The evidence base for recumbent-first protocols in POTS rehabilitation — developed most extensively by the Dallas research group and in the Levine exercise protocol — consistently shows that patients who begin with recumbent exercise and progress to upright exercise as their tolerance builds achieve better outcomes than those who attempt upright exercise immediately. The logic is precisely what Zouhal's review describes: you are using exercise to expand the plasma volume that will, over weeks, expand the orthostatic tolerance that will eventually allow upright exercise.
Convertino's bed rest research established that plasma volume contracts by 10–15% within the first week of immobility in healthy subjects. For patients who have reduced activity due to symptoms, this detraining-induced volume loss is a secondary, additive contributor that compounds the original deficit. Zouhal's review establishes the dose-response for reversing it: consistent cardiovascular demand drives albumin synthesis and hormonal retention that expands plasma volume within weeks. The mechanisms are specific. The body responds reliably to this stimulus.

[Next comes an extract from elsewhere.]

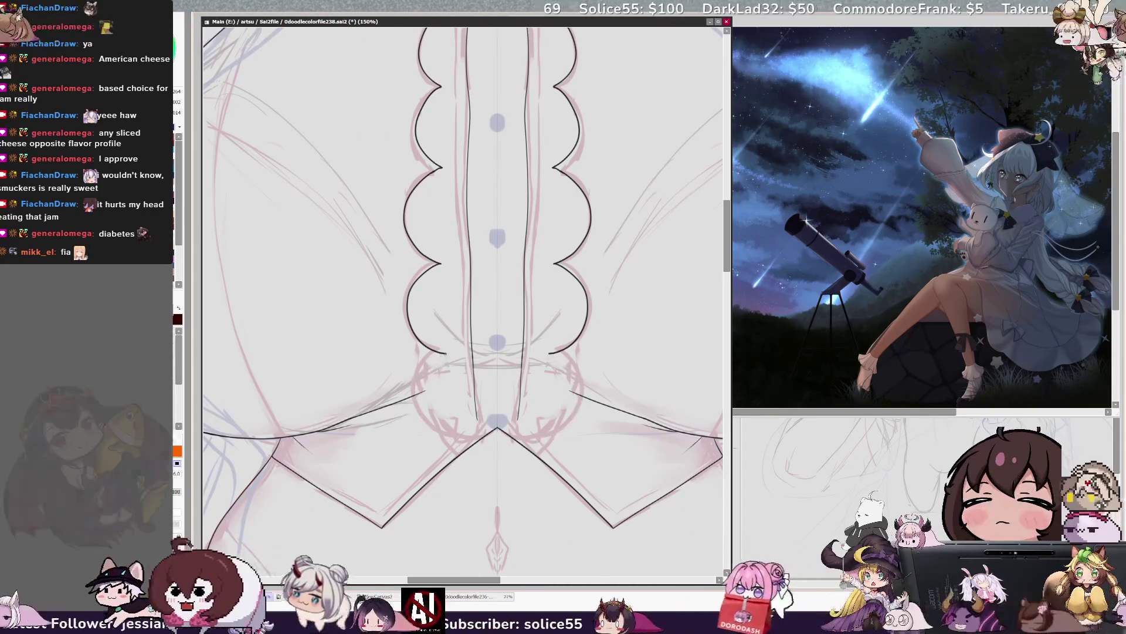
drag(435, 359, 420, 399)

Exercise for dysautonomia is not an instruction to push through symptoms or overcome deconditioning through willpower. It is an application of a specific physiological mechanism — cardiovascular demand driving albumin-mediated plasma volume expansion — that addresses one of the measurable contributors to orthostatic tachycardia at its source. The right question is not whether to exercise but how to apply that demand without inducing the orthostatic stress that exceeds what the current hemodynamic system can manage. Recumbent protocols answer that question with the mechanism, not despite it.